No trochę o coś innego mi chodziło. Zaniedbany bo zamiast zbalansować (usprawniać?) walkę podwodną to wyłączyli mapę "z wodą" z rotacji i przebudowali
Mnie to akurat cieszy. W zasadzie do dzisiaj w PvE nie poustawiałem sobie podwodnych skilli xD
Nie przepadam za podwodnymi lokacjami w mmo i nie wyobrażam sobie grania tam PvP. Chociaż kto wie, może kiedyś mi się to zmieni...
W mojej subiektywnej opinii WvWvW to wiodący tryb ale liczę na to, że Stronghold namiesza i obniży kolejki na bordery .

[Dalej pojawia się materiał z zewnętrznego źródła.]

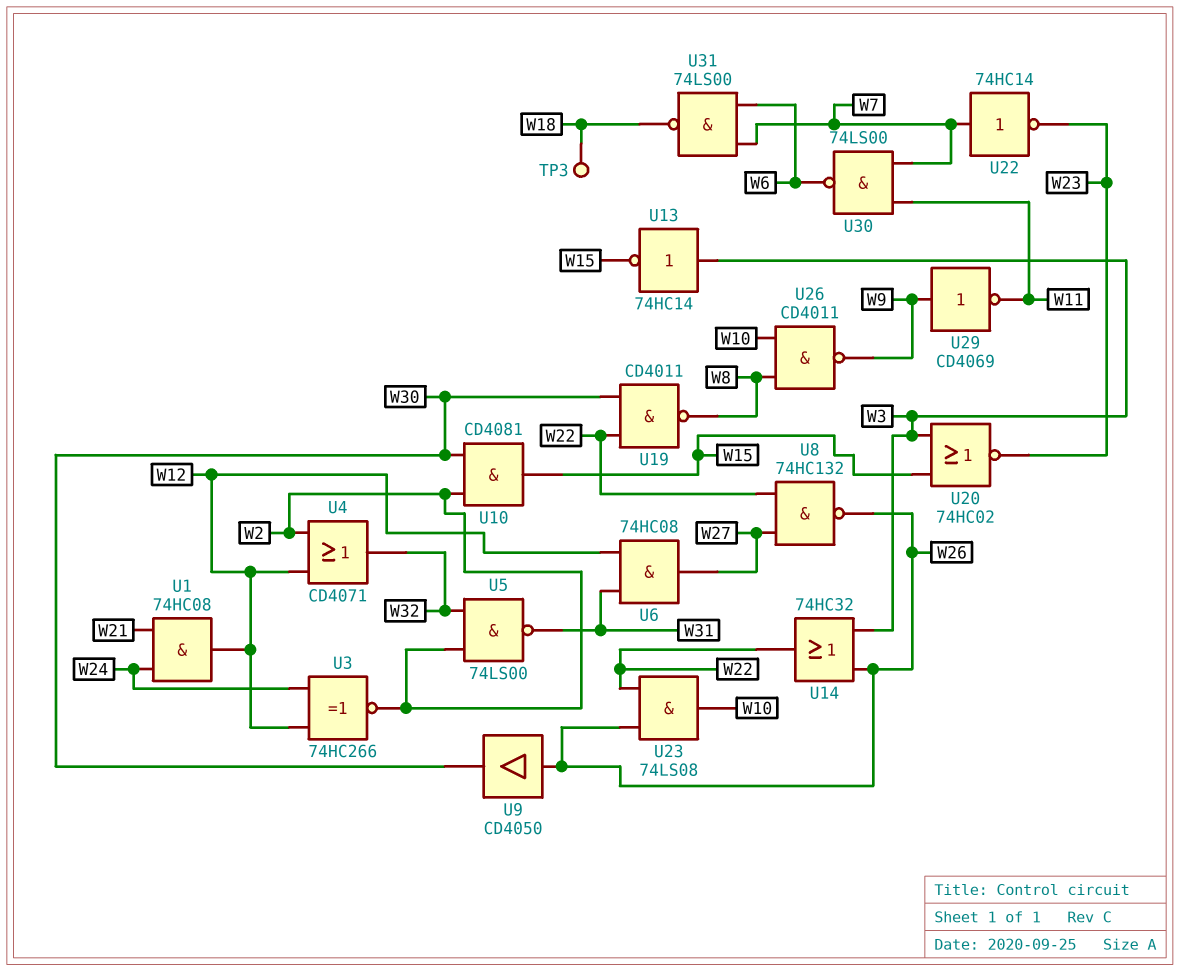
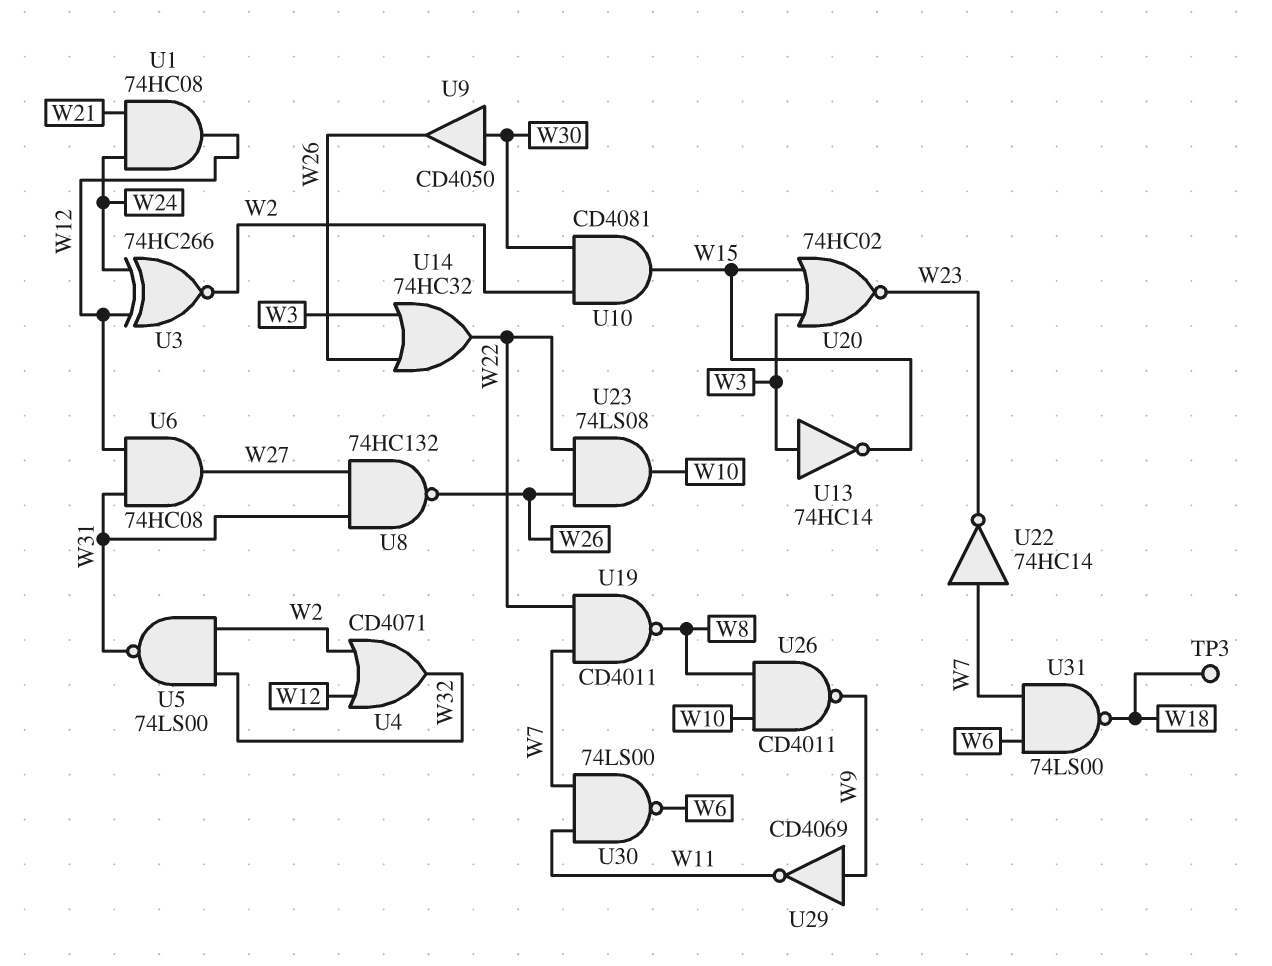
U8: NAND 74HC132 (in W22, in W27, out W26) -> NAND 74HC132 (in W27, in W31, out W26)
U9: buffer CD4050 (in W26, out W30) -> buffer CD4050 (in W30, out W26)
U19: NAND CD4011 (in W22, in W30, out W8) -> NAND CD4011 (in W7, in W22, out W8)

Zależy jak na to popatrzeć. Mimo wszystko więcej dzieje się wokół PvP - jest dużo turniejów (chociażby ten ostatni, światowy, który można było oglądać na głównej stronie twitcha). WvW to bardzo otwarty tryb, który po prostu żyje własnym życiem - spotka się tam przeróżnych graczy - sam lubię czasem sobie tam pohasać, ale jeśli chodzi o większe wyzwania, to wiem, że na takowe mogę liczyć bardziej w PvP. WvW bym trochę porównał do mapek PvE z otwartym PvP, w innych MMO. W końcu można tam spotkać gracza PvE, który wszedł by odkryć sobie mapkę, polevelować, czy zrobić coś innego i go PKować
Ale znajdą się tam też bardziej zorganizowane mniejsze, jak i większe grupy. Nie brak też farmiących
Tryb nie do końca narzuca jak w nim grać - każdy robi to trochę na swój sposób. Przez to oba te tryby (PvP i WvW) będą zawsze się różniły. A kiedy wprowadzą Stronghold i powiedzmy, że będzie jakiś genialny, to nic nie zmieni - nie jest tajemnicą, że graczy PvP jest mniej od reszty. Ci sami ludzie nadal będą biegać po WvW. Nawet wielki fan PvP czasem sobie tam wejdzie i się pobawi, bo jeżeli dobrze gra PvP, to na WvW zauważy, iż poziom stoi bardzo nisko - co sprawia trochę radochy
Taka przyjemna odskocznia. PvP zawsze będzie dla przeciętnego gracza mmoRPG bardziej niedostępne
Oczywiście mimo wszystko jest wielu aktywnych graczy PvP, no ale to i tak wciąż jest nieporównywalne z tym, jak wielu wchodzi na PvE, czy WvW. O tyle dobrze, że w GW2 dba się o tych graczy, bo przykładowo w WoWie, jako, że zainteresowanych PvE jest więcej, to PvP na tym bardzo traci (przez brak rozdzielenia obu trybów). Tutaj za to gracze PvP otrzymali całkiem osobny tryb, na które wszystkie inne nie mają ŻADNEGO wpływu. A to naprawdę wiele znaczy
I pokazuje, jakie podejście ma Anet.
Edit:
Z drugiej strony nie jest tajemnicą, iż LoL to obecnie najpopularniejsza gra, a jest to MOBA. Także kto wie, może tryb PvP zacznie zyskiwać na popularności i przebije PvE / WvW?, ale nie zapominajmy o tym, że GW2 to jest gra mmoRPG, a takie przyciągają graczy, którzy oczekują trochę innej rozgrywki. Także można chyba tylko gdybać... Zobaczy się jak będzie
Wyjdzie pewnie na to, że każdy z trybów będzie miał sporą grupę zainteresowanych i tyle - a żaden nie zdominuje gry na tyle, by zniszczyć inne. I to by było w sumie najlepsze dla gry.